Le pays est donc actuellement dans une impasse. Et, même si c’est de Yanacocha qu’on entend le plus parler,  il existe bien d’autres exemples d’exploitation abusive. A Iquitos, village situé dans l’Amazonie péruvienne, une déclaration pour l’eau a récemment été émise par un Comité de Défense de l’eau. Elle réclame le respect des déclarations successives caractérisant les vallées des trois fleuves Nanay, Pintuyacu et Chambira comme à protéger à tout prix et y interdisant toute exploitation minière ou pétrolifère. Elle réclame le respect des déclarations successives visant à protéger à tout prix et interdire toute exploitation minière ou pétrolifère des vallées des trois fleuves Nanay, Pintuyacu et Chambira. Actuellement, Pluspetrol Norte y pratique une activité pétrolifère qui menace l’alimentation en eau d’Iquitos. Le Gouvernement Régional est ici en cause car il ne fait pas respecter la loi.
Nous avons, personnellement, été les témoins du mécontentement des péruviens. Ayant passé beaucoup de temps à Cajamarca, nous avons assisté à plusieurs mobilisations. Et la plus forte restera celle qui aura fait intervenir l’armée en avril dernier pour anticiper un éventuel débordement. Au passage, nous avons bien cru ce jour-là ne jamais pouvoir partir de Cajamarca pour commencer notre tourisme, les rues étant étrangement vides et les rumeurs de fermeture des portes de la ville allant bon train. Et le jour même, faisant étape à Trujillo, nous avons vu un petit rassemblement sur la Place des Armes manifestant son opposition à la Conga. Mais le plus marquant restera le passage de la frontière entre le Pérou et la Bolivie qu’il aura fallu faire à pied pour cause de blocage de la route. 

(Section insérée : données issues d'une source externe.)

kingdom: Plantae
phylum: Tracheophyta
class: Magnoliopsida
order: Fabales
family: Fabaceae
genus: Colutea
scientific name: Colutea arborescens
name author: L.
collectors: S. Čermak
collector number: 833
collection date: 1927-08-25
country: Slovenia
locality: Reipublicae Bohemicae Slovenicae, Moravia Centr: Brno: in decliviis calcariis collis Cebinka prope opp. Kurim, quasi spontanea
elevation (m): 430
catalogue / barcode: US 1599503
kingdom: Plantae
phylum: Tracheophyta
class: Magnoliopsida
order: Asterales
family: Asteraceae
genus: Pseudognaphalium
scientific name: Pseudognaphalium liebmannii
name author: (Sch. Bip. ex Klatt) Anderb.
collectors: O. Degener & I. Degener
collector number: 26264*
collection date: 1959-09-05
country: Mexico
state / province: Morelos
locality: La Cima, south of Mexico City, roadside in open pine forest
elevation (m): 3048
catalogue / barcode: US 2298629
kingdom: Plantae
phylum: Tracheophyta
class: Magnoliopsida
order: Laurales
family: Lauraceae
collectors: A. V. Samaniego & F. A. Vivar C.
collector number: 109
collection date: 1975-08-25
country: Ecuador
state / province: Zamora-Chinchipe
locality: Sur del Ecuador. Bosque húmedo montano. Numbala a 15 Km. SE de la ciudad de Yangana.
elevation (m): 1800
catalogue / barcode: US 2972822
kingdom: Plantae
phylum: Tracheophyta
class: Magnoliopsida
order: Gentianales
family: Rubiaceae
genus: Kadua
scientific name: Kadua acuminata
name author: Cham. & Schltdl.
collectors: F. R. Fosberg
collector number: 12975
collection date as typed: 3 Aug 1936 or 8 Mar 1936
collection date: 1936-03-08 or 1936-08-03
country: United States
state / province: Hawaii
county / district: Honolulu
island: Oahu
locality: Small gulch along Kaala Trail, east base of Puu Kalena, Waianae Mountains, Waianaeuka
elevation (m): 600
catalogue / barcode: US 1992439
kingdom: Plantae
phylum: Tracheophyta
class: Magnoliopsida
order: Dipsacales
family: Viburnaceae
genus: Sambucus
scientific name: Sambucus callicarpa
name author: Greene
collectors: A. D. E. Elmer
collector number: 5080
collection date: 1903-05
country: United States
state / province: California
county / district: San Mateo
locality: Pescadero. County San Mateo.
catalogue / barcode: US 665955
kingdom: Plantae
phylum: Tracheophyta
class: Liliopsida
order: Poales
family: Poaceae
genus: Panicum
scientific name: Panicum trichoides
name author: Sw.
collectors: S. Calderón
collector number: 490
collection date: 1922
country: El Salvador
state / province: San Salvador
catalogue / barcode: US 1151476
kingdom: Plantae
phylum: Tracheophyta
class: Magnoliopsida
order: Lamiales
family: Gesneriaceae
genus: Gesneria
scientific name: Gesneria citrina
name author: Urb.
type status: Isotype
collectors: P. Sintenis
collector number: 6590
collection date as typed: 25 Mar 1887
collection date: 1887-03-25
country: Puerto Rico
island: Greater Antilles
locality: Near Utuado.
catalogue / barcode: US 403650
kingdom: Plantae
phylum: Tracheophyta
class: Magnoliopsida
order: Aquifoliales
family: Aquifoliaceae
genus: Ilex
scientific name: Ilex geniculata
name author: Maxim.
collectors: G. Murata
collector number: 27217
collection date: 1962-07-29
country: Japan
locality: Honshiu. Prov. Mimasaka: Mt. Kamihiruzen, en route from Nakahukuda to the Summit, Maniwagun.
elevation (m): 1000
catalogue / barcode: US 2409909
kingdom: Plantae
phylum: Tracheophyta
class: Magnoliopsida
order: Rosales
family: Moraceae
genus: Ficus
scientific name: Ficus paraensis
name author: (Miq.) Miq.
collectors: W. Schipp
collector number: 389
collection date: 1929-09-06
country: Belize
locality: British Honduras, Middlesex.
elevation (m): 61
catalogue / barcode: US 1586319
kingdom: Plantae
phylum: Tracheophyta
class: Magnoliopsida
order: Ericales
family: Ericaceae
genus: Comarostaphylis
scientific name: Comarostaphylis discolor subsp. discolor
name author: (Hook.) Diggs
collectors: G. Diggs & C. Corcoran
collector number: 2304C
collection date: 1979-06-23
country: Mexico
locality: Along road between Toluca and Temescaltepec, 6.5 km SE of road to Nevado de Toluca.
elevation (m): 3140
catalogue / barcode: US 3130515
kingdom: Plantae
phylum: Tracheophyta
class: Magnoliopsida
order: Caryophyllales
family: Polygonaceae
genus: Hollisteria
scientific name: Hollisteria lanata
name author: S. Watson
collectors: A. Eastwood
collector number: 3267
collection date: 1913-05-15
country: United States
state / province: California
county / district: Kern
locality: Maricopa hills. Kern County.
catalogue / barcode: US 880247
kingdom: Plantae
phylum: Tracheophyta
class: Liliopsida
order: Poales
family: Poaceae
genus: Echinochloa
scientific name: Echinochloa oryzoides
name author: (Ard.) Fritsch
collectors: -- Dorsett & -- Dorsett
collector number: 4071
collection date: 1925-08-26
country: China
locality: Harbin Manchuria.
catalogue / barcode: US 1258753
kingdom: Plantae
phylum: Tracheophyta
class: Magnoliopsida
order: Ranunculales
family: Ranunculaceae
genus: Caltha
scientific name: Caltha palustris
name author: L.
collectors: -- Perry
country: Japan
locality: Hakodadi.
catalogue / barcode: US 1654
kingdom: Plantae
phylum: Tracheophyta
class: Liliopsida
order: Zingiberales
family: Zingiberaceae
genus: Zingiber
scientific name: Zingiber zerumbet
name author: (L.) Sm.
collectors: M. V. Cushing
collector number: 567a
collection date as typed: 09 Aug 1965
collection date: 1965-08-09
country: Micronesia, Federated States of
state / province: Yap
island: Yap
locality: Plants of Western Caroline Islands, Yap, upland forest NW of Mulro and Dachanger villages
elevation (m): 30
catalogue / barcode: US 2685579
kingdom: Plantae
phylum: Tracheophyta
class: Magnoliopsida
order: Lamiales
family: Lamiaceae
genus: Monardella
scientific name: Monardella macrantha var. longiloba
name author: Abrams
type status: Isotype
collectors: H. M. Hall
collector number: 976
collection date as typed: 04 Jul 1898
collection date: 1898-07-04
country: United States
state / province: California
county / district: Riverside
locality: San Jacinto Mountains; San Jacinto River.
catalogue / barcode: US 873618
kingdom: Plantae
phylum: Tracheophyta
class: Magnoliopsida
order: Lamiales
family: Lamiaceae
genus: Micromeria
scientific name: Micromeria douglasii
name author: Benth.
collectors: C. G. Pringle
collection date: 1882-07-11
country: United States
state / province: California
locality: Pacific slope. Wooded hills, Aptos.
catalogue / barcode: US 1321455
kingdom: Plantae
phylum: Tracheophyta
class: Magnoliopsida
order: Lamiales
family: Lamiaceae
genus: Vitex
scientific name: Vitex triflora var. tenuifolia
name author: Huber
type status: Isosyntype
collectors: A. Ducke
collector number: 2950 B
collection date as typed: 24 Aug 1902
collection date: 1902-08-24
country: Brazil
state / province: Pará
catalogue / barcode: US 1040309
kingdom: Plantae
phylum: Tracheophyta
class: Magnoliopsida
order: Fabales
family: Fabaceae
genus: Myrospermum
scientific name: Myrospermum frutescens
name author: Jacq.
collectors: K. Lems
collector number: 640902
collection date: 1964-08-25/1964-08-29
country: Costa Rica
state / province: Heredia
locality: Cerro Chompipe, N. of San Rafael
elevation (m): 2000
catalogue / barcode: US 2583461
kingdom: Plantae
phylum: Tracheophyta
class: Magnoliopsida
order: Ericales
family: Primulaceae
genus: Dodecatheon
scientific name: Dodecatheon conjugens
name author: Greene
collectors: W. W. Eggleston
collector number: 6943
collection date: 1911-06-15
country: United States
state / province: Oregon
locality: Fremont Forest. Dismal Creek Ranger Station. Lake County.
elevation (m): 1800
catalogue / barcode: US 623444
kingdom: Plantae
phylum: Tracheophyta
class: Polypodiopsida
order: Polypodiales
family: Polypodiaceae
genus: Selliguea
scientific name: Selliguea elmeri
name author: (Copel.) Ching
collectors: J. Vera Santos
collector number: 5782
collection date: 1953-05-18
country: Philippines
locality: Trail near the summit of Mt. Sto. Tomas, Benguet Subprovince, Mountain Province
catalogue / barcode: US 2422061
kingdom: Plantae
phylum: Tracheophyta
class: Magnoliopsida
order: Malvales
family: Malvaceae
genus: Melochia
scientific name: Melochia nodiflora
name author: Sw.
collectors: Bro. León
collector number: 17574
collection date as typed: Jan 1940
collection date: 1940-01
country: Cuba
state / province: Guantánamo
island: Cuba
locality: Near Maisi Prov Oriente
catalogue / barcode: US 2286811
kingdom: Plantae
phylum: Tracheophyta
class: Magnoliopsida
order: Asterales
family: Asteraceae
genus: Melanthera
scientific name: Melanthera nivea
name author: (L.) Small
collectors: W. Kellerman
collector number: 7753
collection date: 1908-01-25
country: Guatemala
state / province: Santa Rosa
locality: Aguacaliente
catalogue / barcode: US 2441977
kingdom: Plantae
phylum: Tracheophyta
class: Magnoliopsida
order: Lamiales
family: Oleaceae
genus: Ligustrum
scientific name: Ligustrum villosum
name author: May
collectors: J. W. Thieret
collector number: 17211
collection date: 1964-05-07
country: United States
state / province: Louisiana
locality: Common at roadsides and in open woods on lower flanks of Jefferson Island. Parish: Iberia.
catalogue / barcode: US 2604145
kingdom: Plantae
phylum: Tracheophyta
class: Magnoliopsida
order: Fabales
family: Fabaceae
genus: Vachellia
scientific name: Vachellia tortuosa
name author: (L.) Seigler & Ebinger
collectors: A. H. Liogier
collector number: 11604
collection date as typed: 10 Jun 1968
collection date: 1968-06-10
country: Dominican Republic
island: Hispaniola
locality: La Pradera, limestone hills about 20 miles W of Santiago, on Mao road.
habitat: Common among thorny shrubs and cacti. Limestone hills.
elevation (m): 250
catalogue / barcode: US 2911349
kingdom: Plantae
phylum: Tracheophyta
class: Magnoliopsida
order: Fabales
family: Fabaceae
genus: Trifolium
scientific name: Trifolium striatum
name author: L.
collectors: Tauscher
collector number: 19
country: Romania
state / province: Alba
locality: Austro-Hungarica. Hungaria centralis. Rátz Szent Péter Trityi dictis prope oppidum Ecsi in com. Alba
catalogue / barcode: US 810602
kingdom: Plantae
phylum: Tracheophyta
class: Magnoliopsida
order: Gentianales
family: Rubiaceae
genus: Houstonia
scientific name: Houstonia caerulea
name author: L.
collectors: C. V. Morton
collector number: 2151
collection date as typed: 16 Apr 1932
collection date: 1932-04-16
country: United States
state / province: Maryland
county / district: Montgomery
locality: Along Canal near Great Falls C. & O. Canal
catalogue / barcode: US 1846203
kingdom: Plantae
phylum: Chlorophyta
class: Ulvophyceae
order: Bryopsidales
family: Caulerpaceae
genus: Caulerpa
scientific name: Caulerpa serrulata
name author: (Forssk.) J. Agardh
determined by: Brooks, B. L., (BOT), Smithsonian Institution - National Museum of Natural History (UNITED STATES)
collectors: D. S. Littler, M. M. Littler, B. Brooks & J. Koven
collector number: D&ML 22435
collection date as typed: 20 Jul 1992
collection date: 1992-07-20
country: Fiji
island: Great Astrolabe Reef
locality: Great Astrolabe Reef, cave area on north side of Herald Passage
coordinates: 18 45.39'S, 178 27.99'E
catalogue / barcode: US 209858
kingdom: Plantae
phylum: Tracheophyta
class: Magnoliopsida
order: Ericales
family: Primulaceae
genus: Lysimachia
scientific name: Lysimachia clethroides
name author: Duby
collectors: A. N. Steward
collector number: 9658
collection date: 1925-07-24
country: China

 Mobilisation nocturne à Trujillo


En résumé, l’exploitation des ressources péruviennes est aujourd’hui au centre des débats. Les entreprises américaines d’exploitation sont montrées du doigt mais, avant elles, les entreprises françaises avaient aussi leurs entrées dans le pays. Ces activités sont génératrices d’emplois dans un pays en développement, mais elles coûtent par ailleurs bien cher sur le plan environnemental. L’évolution de la situation sera à suivre avec attention. Autant en Europe il est bien difficile d’imaginer un quelconque soulèvement violent, autant ici il ne faut rien exclure, même si l’opposition ne cesse de prôner des manifestations pacifiques. Quand la coupe est pleine, on ne sait jamais de quel côté elle va déborder…
Je précise, en guise de conclusion, que j’ai essayé de vous présenter les choses le plus objectivement possible. Si le sujet vous intéresse, je vous invite à poser vos questions ou à lancer carrément le débat dans quelques commentaires dont vous avez le secret.